[Source records]
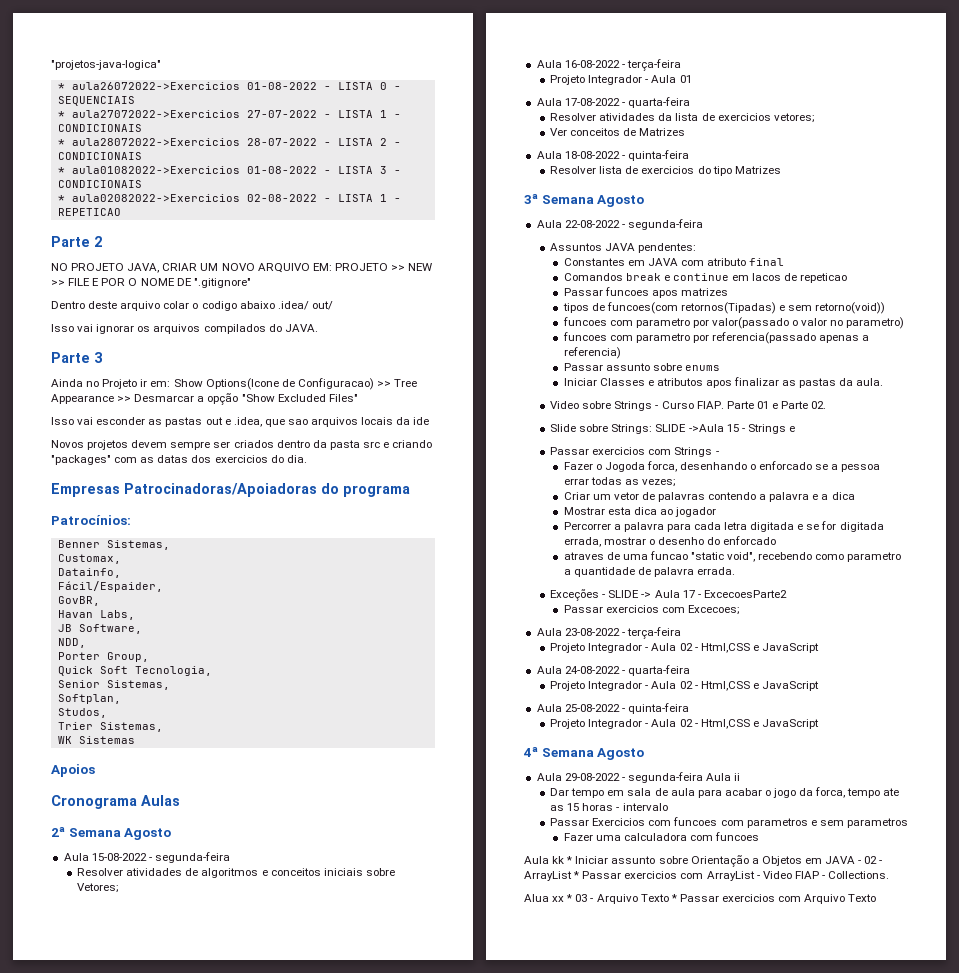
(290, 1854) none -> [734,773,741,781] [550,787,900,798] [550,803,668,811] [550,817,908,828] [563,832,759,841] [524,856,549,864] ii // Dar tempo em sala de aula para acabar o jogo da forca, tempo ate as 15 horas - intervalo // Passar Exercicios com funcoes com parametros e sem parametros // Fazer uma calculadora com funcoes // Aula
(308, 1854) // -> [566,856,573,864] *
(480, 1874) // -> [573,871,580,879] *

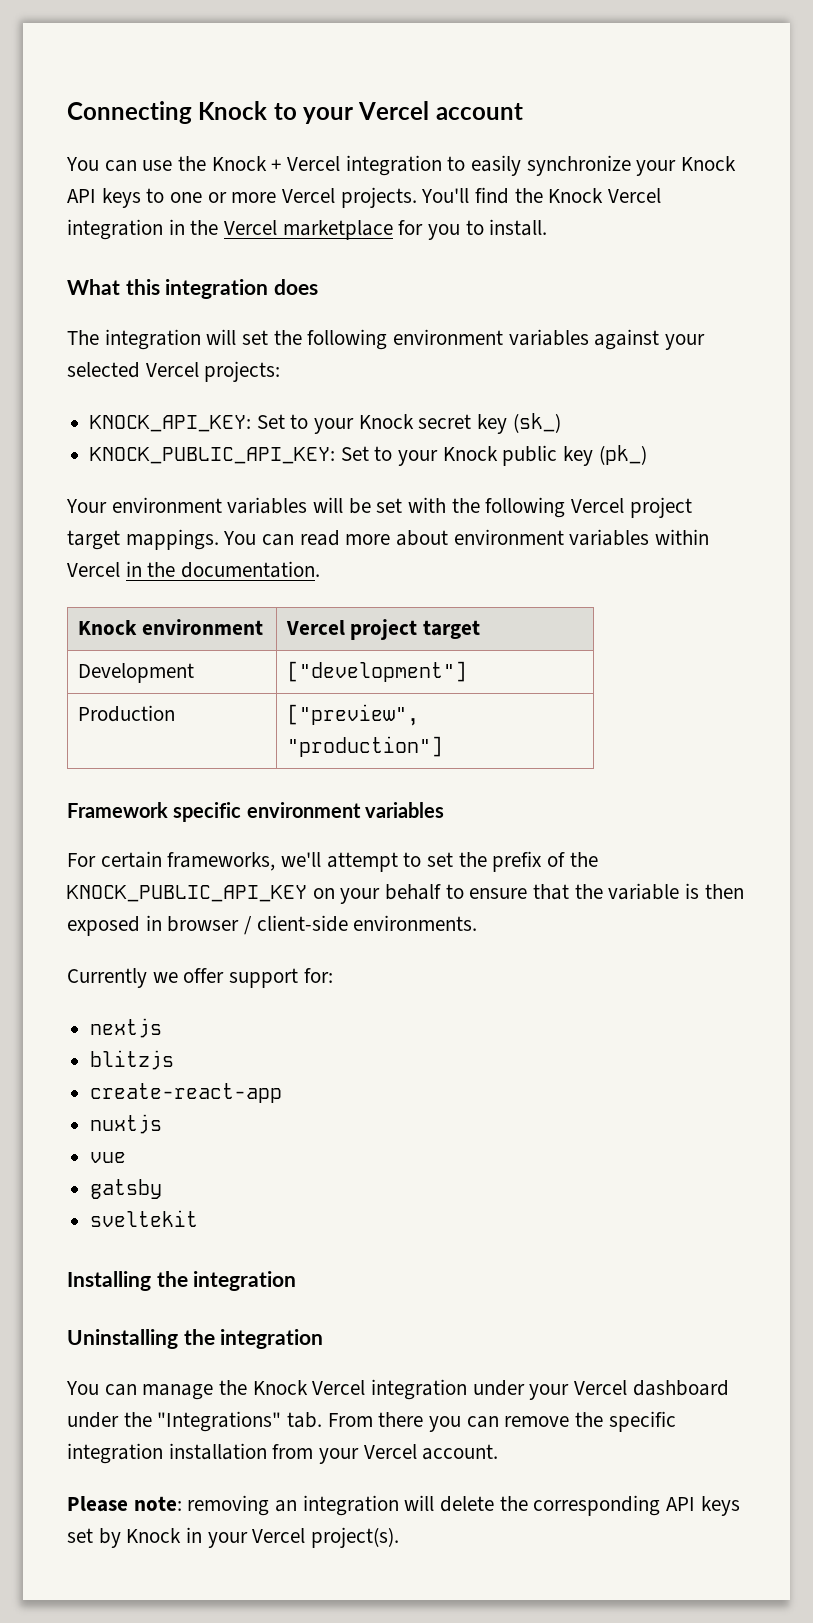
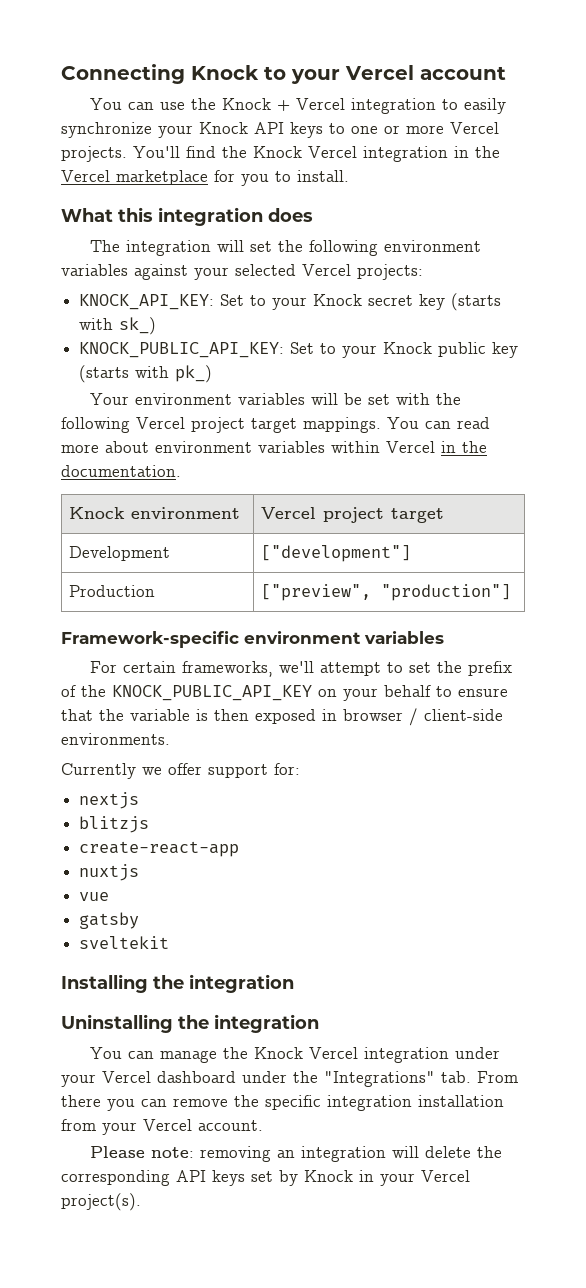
[512,413,561,433] (sk_) -> [451,293,502,311] [79,317,157,335] (starts with sk_)
[598,445,647,465] (pk_) -> [79,365,213,383] (starts with pk_)
[67,802,242,822] Framework specific -> [61,631,239,648] Framework-specific

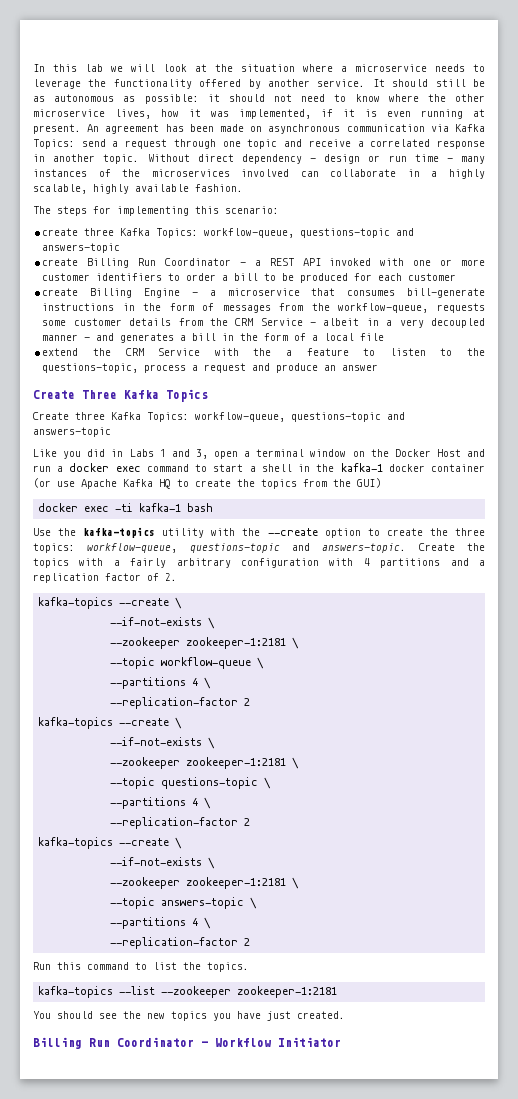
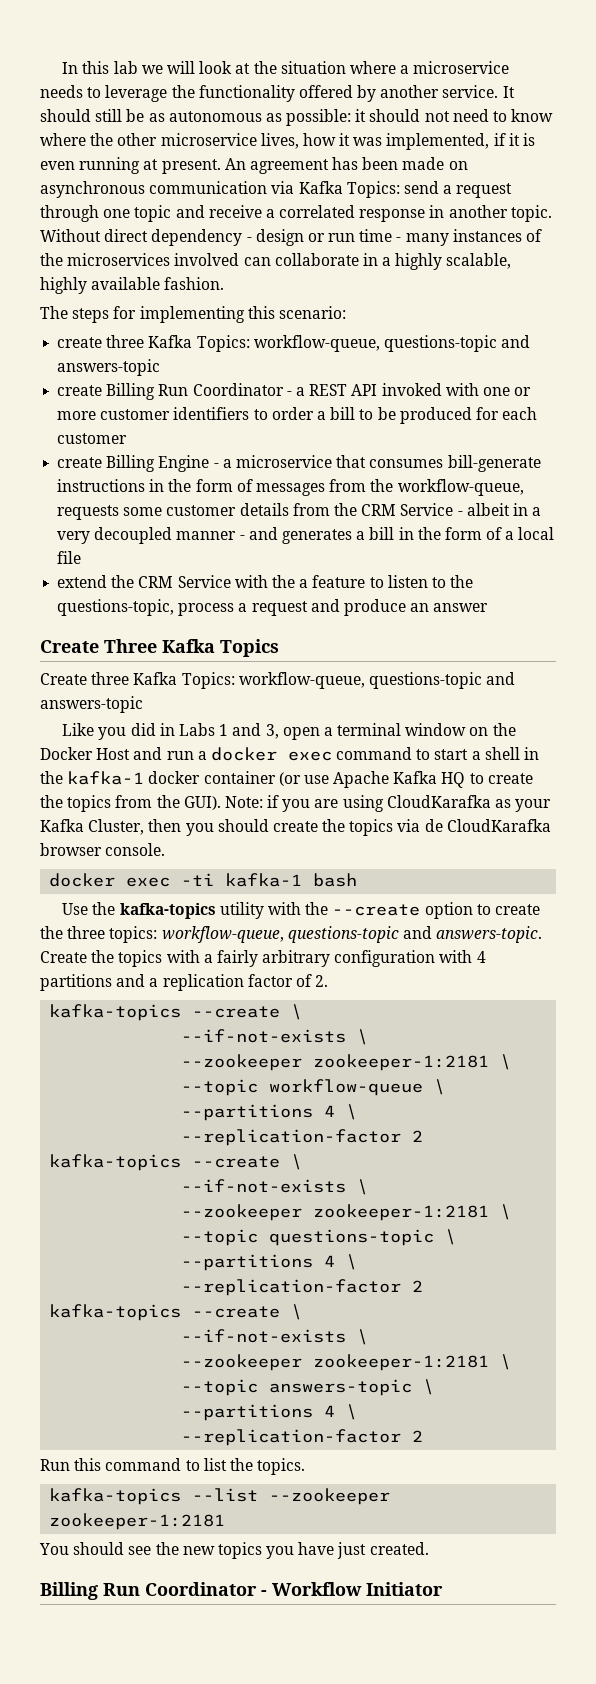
[357,478,381,488] GUI) -> [183,795,552,812] [40,819,551,836] [40,843,166,856] GUI). Note: if you are using CloudKarafka as your Kafka Cluster, then you should create the topics via de CloudKarafka browser console.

* [Your instructions]
From the opening line of the entries, copy each line exactly until the line with "(480, 1874) // -> [573,871,580,879] *", which is copied as well; leave out pictures.

* [Task output]
(290, 1854) none -> [734,773,741,781] [550,787,900,798] [550,803,668,811] [550,817,908,828] [563,832,759,841] [524,856,549,864] ii // Dar tempo em sala de aula para acabar o jogo da forca, tempo ate as 15 horas - intervalo // Passar Exercicios com funcoes com parametros e sem parametros // Fazer uma calculadora com funcoes // Aula
(308, 1854) // -> [566,856,573,864] *
(480, 1874) // -> [573,871,580,879] *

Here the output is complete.